Excerpt to read =
------------------------------------------------------------
The Department called two witnesses and filed four exhibits, which were admitted into evidence.
A transcript of the proceedings was filed with the Hearing Officer on June 7, 1990. Proposed recommended orders were timely filed by the parties. Rulings on the proposed findings of fact are in the Appendix of the Recommended Order.
FINDINGS OF FACT
Background
State Road 80 is part of the State Highway System. The road runs in an east-west direction from Interstate I-75 at Fort Myers in Lee County to U.S. Highway 27 in Hendry County.
The road improvement project currently under construction on State Road
80 involves the expansion of the road from two lanes to six lanes. A raised median separates the eastbound lanes from the westbound lanes. To provide access from either direction to homes and businesses that are adjacent to the road, turn lanes and median openings have been designed into the project. This is not a "limited access facility" as defined by Section 334.03(11), Florida Statutes. Rather, it is a "controlled access facility" as defined by Section 334.03(6), Florida Statutes. Service roads restore access to properties that were accessed from both directions prior to the improvements.
Pursuant to routine agency practices, the median openings were set at the "60% phase" of the project design in June or July of 1986.
Petitioner Stevens & Layton, Inc. is a Florida corporation in which Petitioners Robert Wilenius and Harvey W. Stevens are officers and directors. In September 1987, Petitioner Stevens and Layton had drawings of a site plan completed for the development of a commercial building complex. The plans for the buildings involved real property located behind an existing business that fronts State Road 80. The existing business had a driveway that accessed State Road 80. The owner of the entire parcel of land (which included the existing
business and the site of the proposed building complex) agreed that the existing driveway could be used as an access drive to the complex.
The site plans were reviewed by the Lee County Department of Community Development Review. On October 15, 1987, Lee County rejected the proposed site plan. Right and left turn lanes onto the property had to be provided by the developer, Stevens & Layton, Inc., before the project would be considered.
On November 10, 1987, a meeting was held that included the project engineer, John Bosserman, Robert Wilenius of Stevens & Layton, Inc., Patrick Hunt of Lee County Department of Community Development Review, and D. M. Heflin of the Florida Department of Transportation. During the meeting, Mr. Heflin confirmed that the proposed expansion of State Road 80 was of high priority in the area and should be let for bid in June 1988. Based upon this representation, the county decided to waive the requirement that the developer provide turn
lanes into the property during Phase I of the project. This construction phase involved the completion of an office building and a mini-storage warehouse.
During his revisions of the site plan after October 15, 1987, the professional engineer hired for the commercial building project obtained a copy of the Department's plans for the improvement of State Road 80. Evidence submitted at hearing shows that these plans were reviewed by the engineer on or before November 17, 1987. The plans reviewed show where the raised medians and the median openings were to be located in the future on the state road.
------------------------------------------------------------
Information supplied =
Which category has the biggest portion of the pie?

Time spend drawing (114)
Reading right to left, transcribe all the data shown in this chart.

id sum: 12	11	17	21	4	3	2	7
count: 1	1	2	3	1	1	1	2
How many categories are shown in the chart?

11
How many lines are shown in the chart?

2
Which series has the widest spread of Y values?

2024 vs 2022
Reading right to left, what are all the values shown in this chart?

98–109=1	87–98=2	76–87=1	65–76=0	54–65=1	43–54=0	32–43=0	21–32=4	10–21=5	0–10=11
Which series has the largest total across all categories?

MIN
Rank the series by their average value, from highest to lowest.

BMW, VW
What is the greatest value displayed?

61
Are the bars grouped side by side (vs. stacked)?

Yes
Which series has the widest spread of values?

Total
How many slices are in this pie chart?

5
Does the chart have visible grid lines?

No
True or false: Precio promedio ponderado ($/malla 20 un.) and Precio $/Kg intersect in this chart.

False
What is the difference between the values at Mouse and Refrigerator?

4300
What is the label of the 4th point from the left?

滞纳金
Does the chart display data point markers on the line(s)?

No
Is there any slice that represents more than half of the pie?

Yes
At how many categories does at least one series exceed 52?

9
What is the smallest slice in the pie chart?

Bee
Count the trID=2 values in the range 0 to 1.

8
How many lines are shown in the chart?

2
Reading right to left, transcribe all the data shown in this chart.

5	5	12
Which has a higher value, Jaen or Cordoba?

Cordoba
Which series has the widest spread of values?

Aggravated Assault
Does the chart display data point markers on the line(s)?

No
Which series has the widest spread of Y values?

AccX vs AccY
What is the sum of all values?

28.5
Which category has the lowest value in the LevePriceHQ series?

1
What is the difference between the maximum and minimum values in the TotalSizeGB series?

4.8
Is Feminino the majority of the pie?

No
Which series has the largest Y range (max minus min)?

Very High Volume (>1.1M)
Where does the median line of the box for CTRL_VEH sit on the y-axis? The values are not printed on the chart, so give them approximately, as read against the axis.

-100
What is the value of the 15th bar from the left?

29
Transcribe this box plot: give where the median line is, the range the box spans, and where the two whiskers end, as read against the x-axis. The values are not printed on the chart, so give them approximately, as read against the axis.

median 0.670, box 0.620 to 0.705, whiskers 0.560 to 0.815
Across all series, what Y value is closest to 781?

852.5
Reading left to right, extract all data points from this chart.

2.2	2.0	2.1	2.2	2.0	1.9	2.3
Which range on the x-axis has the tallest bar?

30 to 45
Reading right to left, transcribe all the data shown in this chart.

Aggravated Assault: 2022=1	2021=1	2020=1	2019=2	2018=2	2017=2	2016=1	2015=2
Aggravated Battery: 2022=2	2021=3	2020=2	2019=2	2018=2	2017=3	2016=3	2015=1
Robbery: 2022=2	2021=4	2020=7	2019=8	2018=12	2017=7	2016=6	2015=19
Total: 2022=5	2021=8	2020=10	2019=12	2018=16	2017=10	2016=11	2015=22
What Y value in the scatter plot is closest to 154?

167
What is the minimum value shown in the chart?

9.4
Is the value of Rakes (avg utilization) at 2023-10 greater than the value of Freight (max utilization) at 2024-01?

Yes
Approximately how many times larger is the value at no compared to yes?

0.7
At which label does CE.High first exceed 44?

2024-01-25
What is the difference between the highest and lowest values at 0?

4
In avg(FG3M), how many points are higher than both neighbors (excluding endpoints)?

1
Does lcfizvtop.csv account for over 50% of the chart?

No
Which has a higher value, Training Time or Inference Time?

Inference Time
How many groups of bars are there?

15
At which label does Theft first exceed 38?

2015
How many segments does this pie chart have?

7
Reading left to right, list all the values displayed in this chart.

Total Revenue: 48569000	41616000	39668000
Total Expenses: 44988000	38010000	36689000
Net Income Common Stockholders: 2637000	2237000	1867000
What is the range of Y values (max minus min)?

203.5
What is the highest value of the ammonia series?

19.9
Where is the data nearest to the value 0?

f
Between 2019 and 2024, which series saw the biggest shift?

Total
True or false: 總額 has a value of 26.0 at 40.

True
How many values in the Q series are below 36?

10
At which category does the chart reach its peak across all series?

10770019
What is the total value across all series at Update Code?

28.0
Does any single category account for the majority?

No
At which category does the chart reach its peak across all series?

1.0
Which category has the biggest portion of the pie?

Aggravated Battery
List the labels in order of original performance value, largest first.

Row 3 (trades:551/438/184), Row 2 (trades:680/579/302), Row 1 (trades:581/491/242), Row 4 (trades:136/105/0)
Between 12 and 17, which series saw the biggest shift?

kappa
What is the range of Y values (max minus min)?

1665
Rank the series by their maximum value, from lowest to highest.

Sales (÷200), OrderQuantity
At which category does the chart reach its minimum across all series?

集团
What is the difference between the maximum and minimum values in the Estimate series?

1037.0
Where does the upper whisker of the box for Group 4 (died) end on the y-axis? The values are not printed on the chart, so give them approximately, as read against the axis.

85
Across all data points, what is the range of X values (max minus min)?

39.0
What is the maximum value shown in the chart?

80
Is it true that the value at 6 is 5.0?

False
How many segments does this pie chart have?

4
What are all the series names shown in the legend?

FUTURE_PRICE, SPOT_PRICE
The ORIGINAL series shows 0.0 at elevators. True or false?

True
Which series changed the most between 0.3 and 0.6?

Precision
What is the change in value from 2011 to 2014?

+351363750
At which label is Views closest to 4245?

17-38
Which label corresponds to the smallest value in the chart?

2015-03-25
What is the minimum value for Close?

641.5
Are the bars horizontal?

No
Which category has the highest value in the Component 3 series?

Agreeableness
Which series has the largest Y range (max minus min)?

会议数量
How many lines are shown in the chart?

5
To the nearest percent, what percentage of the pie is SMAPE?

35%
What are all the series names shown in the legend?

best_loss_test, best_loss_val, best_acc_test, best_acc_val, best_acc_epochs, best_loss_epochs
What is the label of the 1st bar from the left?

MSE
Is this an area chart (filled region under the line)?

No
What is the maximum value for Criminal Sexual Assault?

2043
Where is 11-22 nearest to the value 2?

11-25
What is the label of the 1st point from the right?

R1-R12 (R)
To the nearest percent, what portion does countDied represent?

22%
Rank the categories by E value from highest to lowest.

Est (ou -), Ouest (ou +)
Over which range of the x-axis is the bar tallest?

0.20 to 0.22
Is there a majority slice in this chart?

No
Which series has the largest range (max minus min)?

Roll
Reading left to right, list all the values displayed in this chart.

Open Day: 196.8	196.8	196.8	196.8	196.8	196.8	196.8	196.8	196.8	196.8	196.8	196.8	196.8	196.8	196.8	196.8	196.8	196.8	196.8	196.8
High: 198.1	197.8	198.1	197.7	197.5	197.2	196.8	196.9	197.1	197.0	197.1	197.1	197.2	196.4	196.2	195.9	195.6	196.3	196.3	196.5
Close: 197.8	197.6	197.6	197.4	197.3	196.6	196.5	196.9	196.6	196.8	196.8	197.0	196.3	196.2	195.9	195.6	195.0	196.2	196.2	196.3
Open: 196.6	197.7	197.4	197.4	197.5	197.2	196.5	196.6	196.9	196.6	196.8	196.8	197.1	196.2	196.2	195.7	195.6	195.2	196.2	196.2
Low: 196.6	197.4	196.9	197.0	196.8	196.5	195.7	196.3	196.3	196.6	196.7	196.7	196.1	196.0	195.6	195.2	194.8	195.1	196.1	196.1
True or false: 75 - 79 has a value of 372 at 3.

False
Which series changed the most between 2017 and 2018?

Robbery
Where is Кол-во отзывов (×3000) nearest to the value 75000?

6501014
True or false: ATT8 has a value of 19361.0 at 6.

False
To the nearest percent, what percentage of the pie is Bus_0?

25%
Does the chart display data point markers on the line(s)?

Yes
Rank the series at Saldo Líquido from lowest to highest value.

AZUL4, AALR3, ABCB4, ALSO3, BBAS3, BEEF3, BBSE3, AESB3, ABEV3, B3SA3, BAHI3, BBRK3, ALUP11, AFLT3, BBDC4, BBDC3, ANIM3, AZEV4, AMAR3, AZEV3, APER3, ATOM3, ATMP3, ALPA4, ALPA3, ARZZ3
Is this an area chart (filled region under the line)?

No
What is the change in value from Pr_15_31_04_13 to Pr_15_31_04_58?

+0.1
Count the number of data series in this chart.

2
------------------------------------------------------------
Task objective = Name every person mentioned by name in the excerpt about the State Road 80 road project.

Output of the exercise =
Robert Wilenius
Harvey W. Stevens
John Bosserman
Patrick Hunt
D. M. Heflin